In many ways, digital platforms that hold themselves out to the public resemble traditional common carriers. Though digital instead of physical, they are at bottom communications networks, and they “carry” information from one user to another. A traditional telephone company laid physical wires to create a network connecting people. Digital platforms lay information infrastructure that can be controlled in much the same way. And unlike newspapers, digital platforms hold themselves out as organizations that focus on distributing the speech of the broader public….The analogy to common carriers is even clearer for digital platforms that have dominant market share.
Marshall Auerback uses this concurrence to call for a mode of corporate reform that combines antitrust efforts and an experimental approach to regulation.
Curt Mills thinks about the rising interest on the right in checking concentrated corporate power.
“Conservatism” has long been a contested term in American politics, Joshua Tait argues:
Today, as various factions clash over what it means to be a conservative—Are Trumpist populists conservative? Are the Never Trumpers? What about Republican standardbearers from ten or twenty or forty years ago?—it is worth revisiting the forgotten story of the first time Americans contended for the mantle of “conservatism.” It’s instructive to consider what happened to the losing side in that contest, and just why the episode came to be forgotten.
David D. Corey kicks off the “Law & Liberty” forum on Rawls’s A Theory of Justice at 50.
Frank DiStefano talks American political realignments with…“The Realignment.”

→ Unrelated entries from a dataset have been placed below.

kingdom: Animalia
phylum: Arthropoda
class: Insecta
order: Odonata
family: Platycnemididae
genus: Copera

Sheri Berman says that democracy is still worth defending.
The Ciceronian Society has returned, with plans for a journal, podcast, and conference: “Our contemporary public life and discourse is animated by a predictable liturgy of fear, contempt, rage, rootlessness, and despair. The Ciceronian Society seeks to restore a liturgy of courage, affection, rootedness, peace, and hope.”
Coming attraction: On Friday, April 9 at noon EST, Baylor University hosts Cornel West, Teresa Bejan, and Andrew Sullivan on civility.
I’ll let Edith Hall gloss this week’s closing image: “Plato's Republic is set in a house of a friend of Socrates in the port of Piraeus on the occasion of the festival of the new Thracian avatar of Artemis called Bendis. This relief for Bendis, found in Piraeus, is exactly the right date (400-370 BCE). Makes me tingle.”